In questo contesto, l’Agenzia cambia funzione e, in una prima fase, deve avere il ruolo di costruire e fornire le competenze all’amministratore giudiziario che, sotto l’egida del magistrato, deve portare avanti l’amministrazione dell’azienda. Il tutto deve avvenire in modo trasparente, concordando i piani con il tribunale e scegliendo anche l’amministratore sulla base di quel piano e non che venga presa una persona che non ha alcuna competenza con quanto deve svolgere in quel bene, così come deve avvenire per gli uffici di cui si dota. L’Agenzia, quindi, deve essere riorganizzata, è bene che venga messa sotto la tutela della Presidenza del Consiglio perché non è sufficiente che se ne occupi il Ministero dell’Interno; la sede deve ritornare a Roma e essere dotata di personale adeguato per funzionare.
Infine, c’è il tema di come evitare che le aziende confiscate poi falliscano. Di fronte alla confisca, infatti, spesso i fornitori consueti fuggono per timore che l’azienda non sia più capace di assolvere ai propri oneri per cui è necessario suddividere i fornitori tra quelli necessari (che occorre cercare di soddisfare) e quelli che hanno terminato il loro compito e di cui l’azienda può fare a meno. Un altro problema è che spesso le aziende confiscate si vedono chiudere tutte le vie di finanziamento dalle banche per cui si pensa di costruire un fondo di garanzia alimentato con il F.U.G. (Fondo Unico Giustizia), il quale viene alimentato con i soldi sequestrati. Personalmente, ritengo che il F.U.G. dovrebbe andare ad alimentare anche un altro fondo da destinare agli alla gestione i beni confiscati perché troppo spesso gli Enti Locali o le associazioni che prendono in gestione un bene si trovano di fronte a spese che non sono in grado di sostenere e, questo, provoca il degrado e l’abbandono del bene stesso.

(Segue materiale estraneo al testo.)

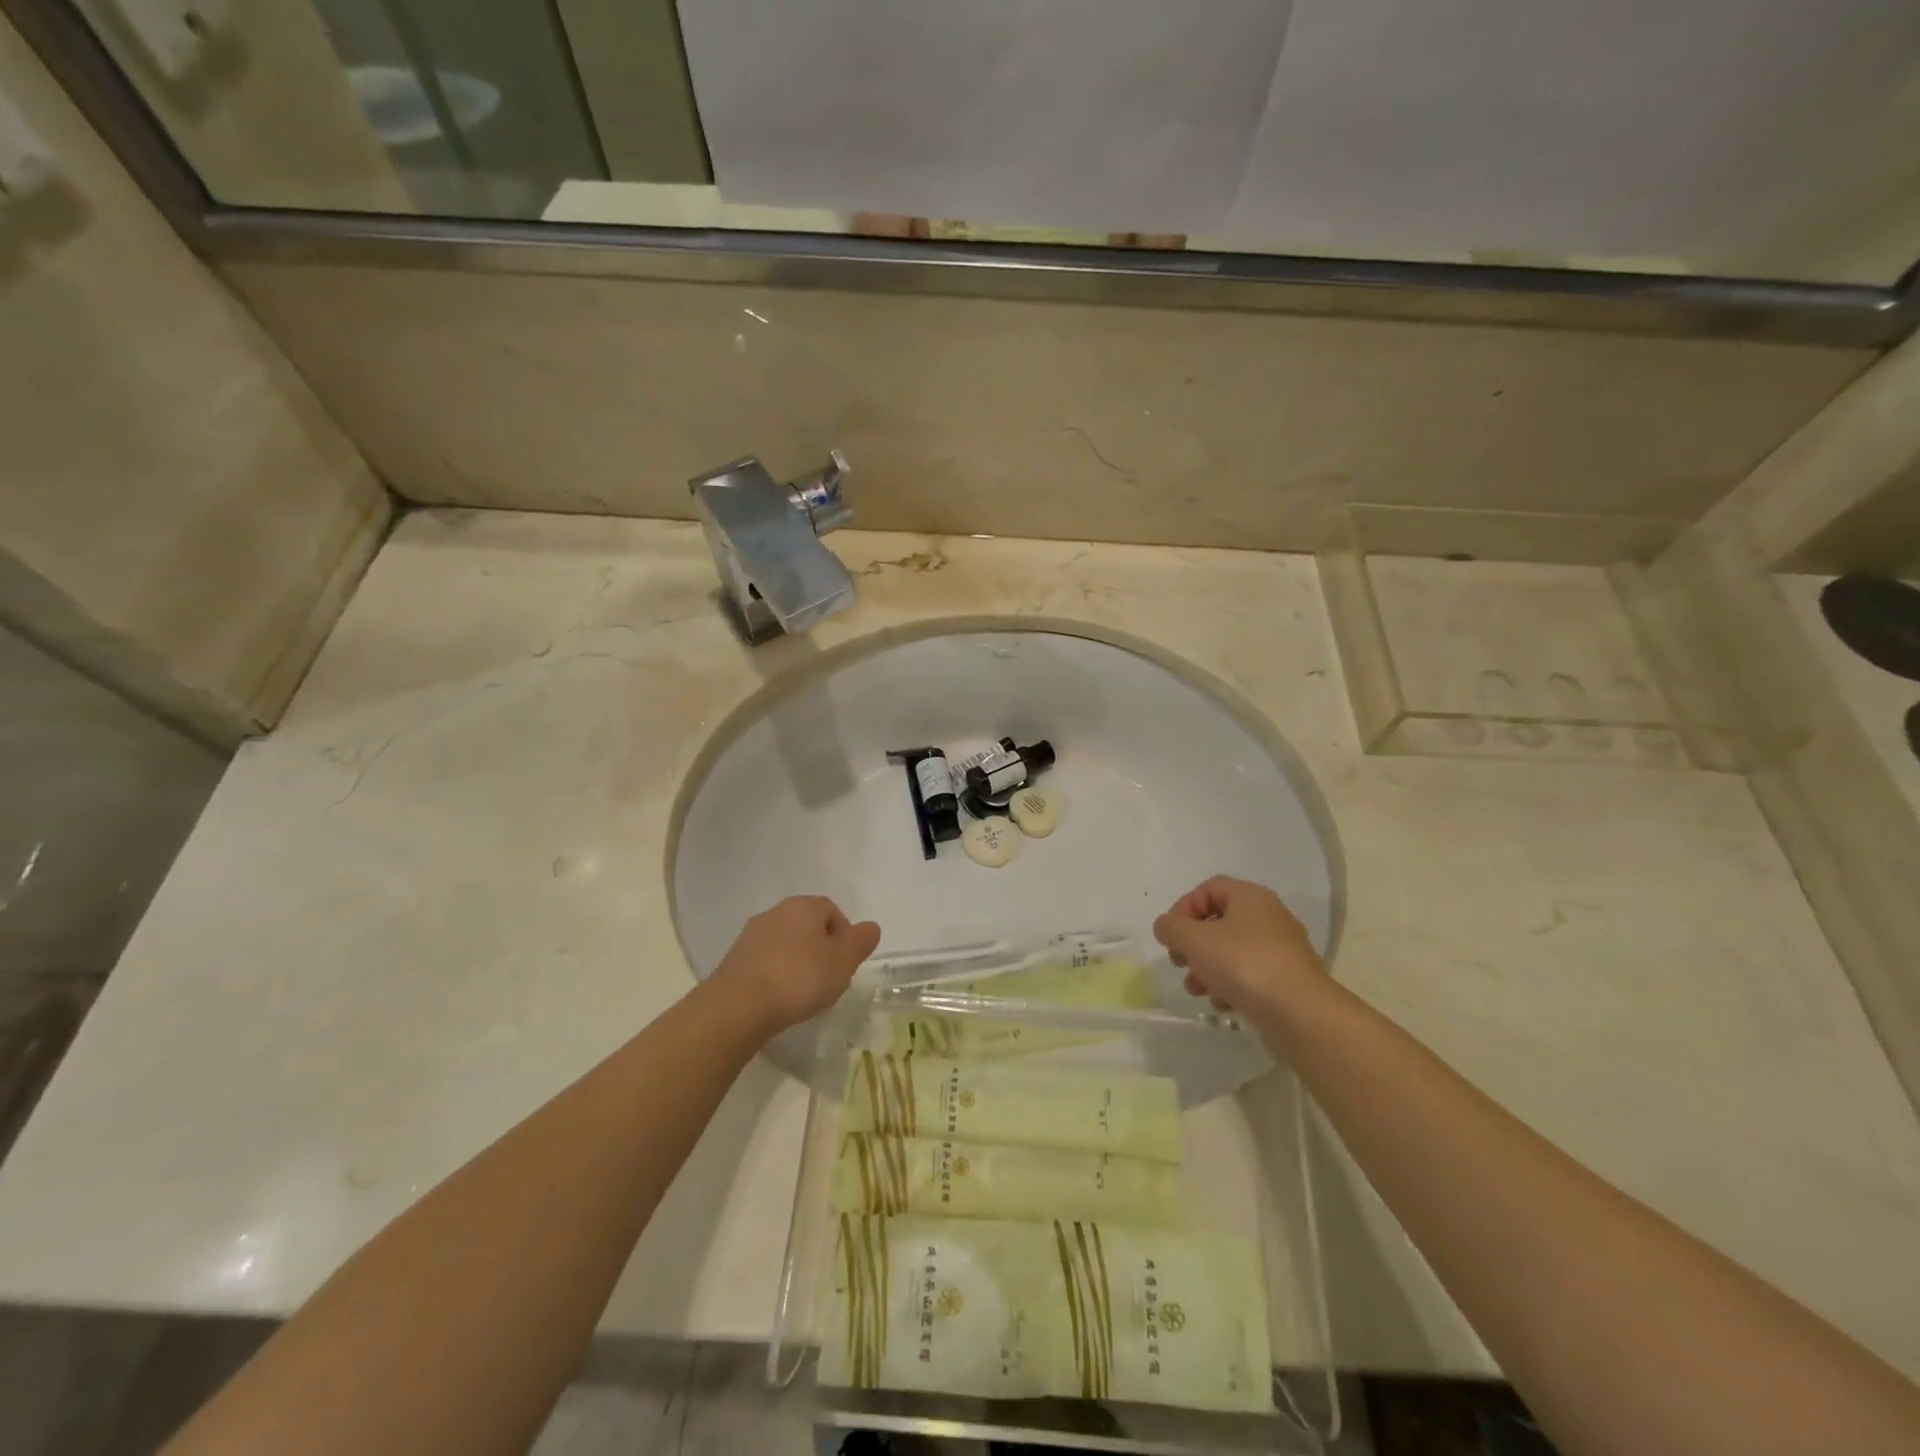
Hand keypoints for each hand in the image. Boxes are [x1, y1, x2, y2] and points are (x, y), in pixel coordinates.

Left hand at [708, 896, 880, 1035]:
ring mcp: (751, 935)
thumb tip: (871, 927)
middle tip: (828, 978)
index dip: (844, 935)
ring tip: (803, 992)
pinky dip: (776, 973)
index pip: (832, 910)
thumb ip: (860, 942)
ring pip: (785, 942)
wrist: (739, 1005)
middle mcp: (775, 912)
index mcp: (803, 906)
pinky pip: (765, 960)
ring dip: (796, 961)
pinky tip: (779, 998)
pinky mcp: (734, 959)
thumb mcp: (843, 962)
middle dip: (820, 948)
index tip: (845, 963)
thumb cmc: (800, 978)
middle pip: (807, 925)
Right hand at [1152, 876, 1324, 1021]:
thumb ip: (1171, 927)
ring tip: (1198, 989)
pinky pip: (1250, 975)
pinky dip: (1231, 986)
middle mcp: (1269, 916)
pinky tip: (1223, 1004)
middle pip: (1218, 921)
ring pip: (1232, 951)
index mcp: (1250, 897)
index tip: (1171, 936)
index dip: (1183, 908)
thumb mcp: (1194, 940)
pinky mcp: (1287, 980)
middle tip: (1180, 963)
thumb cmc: (1243, 965)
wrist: (1300, 1014)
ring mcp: (1281, 949)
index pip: (1208, 889)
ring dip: (1207, 968)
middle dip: (1193, 944)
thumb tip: (1166, 926)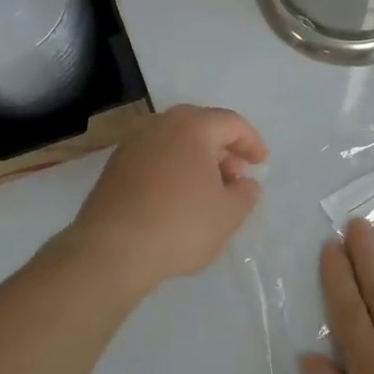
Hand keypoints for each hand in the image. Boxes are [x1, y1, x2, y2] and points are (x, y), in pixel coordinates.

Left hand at [65, 105, 267, 296]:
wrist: (112, 250)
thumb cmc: (180, 225)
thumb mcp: (229, 214)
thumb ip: (245, 193)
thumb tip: (244, 183)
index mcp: (191, 126)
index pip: (231, 123)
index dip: (251, 142)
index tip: (261, 163)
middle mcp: (159, 125)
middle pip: (200, 127)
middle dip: (222, 149)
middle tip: (236, 176)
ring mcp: (131, 145)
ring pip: (174, 143)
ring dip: (196, 160)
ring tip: (208, 191)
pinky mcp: (114, 167)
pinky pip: (154, 159)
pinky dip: (172, 170)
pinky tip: (178, 199)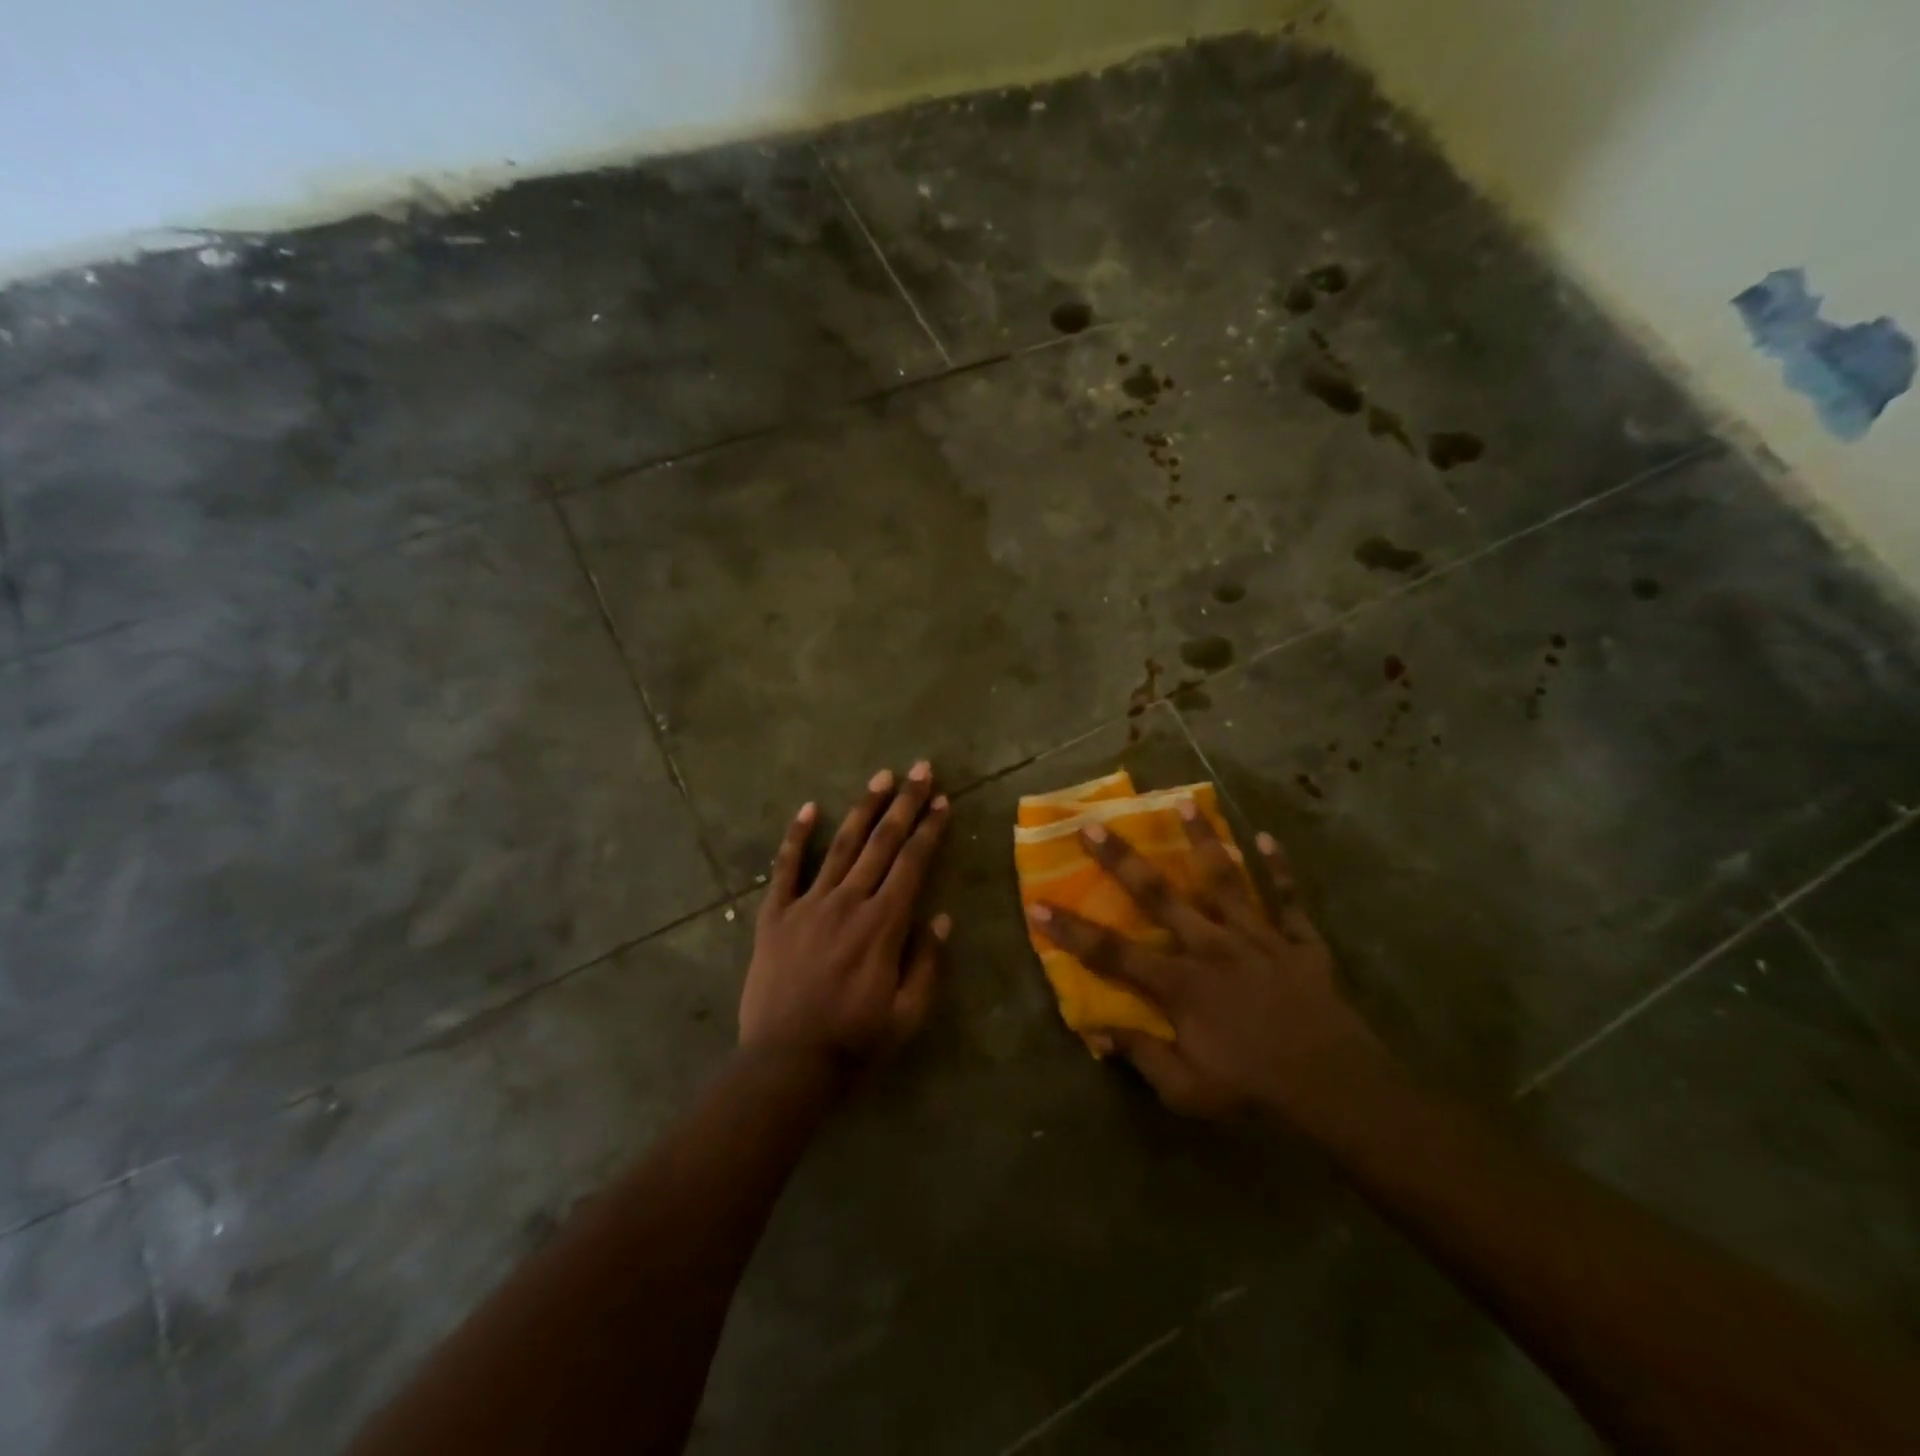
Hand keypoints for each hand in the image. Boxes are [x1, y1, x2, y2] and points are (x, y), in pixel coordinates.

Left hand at [740, 762, 951, 1075]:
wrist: (786, 1063)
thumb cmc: (854, 1041)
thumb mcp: (908, 1014)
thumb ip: (928, 962)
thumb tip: (941, 916)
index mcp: (883, 924)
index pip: (912, 863)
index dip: (930, 829)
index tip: (942, 800)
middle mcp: (848, 902)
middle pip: (882, 843)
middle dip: (905, 804)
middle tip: (921, 769)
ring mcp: (808, 904)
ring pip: (841, 845)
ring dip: (863, 809)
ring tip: (881, 777)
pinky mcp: (776, 915)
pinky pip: (786, 868)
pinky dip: (796, 837)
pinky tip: (808, 808)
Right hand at [1028, 805, 1384, 1121]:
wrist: (1336, 1089)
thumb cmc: (1254, 1090)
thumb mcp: (1187, 1091)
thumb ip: (1141, 1055)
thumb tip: (1096, 1030)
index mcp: (1180, 983)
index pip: (1112, 953)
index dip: (1071, 930)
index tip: (1038, 903)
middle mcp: (1211, 946)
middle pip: (1158, 895)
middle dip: (1121, 859)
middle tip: (1092, 825)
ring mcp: (1257, 938)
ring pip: (1225, 880)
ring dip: (1203, 841)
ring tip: (1185, 804)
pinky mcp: (1298, 942)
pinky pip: (1289, 900)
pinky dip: (1281, 870)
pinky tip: (1268, 839)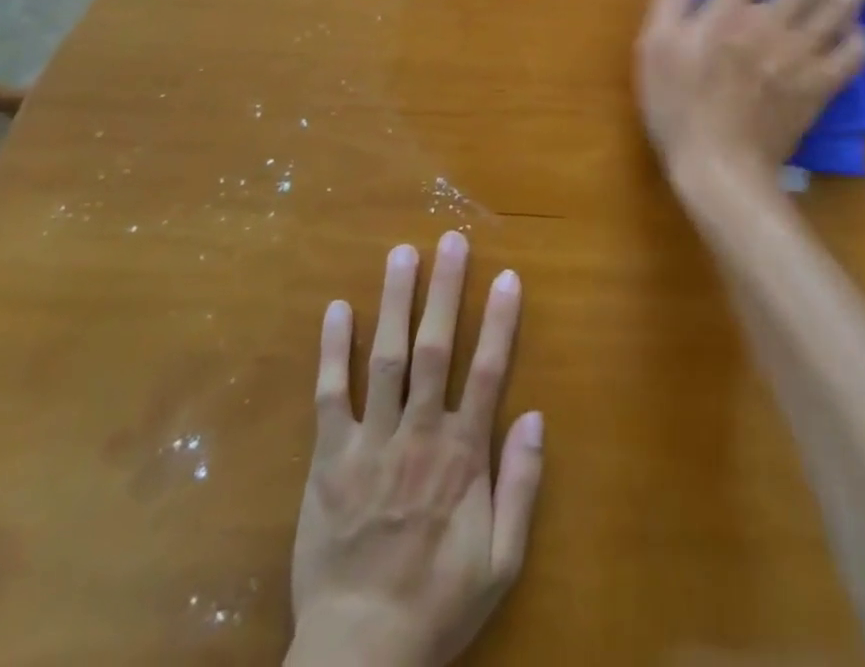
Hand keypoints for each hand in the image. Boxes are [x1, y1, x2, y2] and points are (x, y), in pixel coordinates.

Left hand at [288, 233, 543, 666]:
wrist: (359, 655)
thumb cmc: (438, 604)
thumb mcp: (501, 561)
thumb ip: (522, 486)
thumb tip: (536, 416)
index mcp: (461, 457)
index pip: (486, 372)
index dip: (498, 321)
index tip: (506, 276)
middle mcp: (418, 436)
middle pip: (434, 349)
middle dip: (444, 290)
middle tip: (450, 240)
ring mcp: (370, 444)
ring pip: (384, 359)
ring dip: (394, 303)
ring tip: (401, 254)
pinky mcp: (328, 460)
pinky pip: (330, 396)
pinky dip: (333, 351)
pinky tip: (336, 309)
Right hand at [636, 0, 864, 196]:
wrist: (719, 168)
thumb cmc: (678, 107)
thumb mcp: (653, 51)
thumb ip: (669, 4)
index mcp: (728, 14)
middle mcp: (771, 26)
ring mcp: (801, 57)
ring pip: (838, 9)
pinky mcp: (818, 88)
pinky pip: (850, 57)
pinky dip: (859, 38)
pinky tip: (861, 27)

Vi è poi la questione dei lavoratori perché, per quanto riguarda le aziende sequestrate e confiscate, occorre che venga garantito ai lavoratori di non restare disoccupati e, quindi, creare un meccanismo premiale per chi assume queste persone se lì non possono più essere tenute, al fine di evitare che passi l’idea che lo Stato non sia in grado di garantire il lavoro mentre la mafia sì. Così come occorre costruire una sorta di mercato protetto per queste aziende (in qualche caso in Sicilia già esiste), garantendo loro agevolazioni fiscali e vantaggi a chi si fornisce da esse, ma anche accesso più facile agli appalti pubblici.
Queste, dunque, sono le questioni su cui stiamo lavorando, i tempi non saranno brevissimi ma la discussione è stata avviata, vedremo se si sceglierà di portarla avanti prima alla Camera dei Deputati o al Senato ma l’auspicio è che comunque le modifiche al Codice Antimafia vengano approvate presto.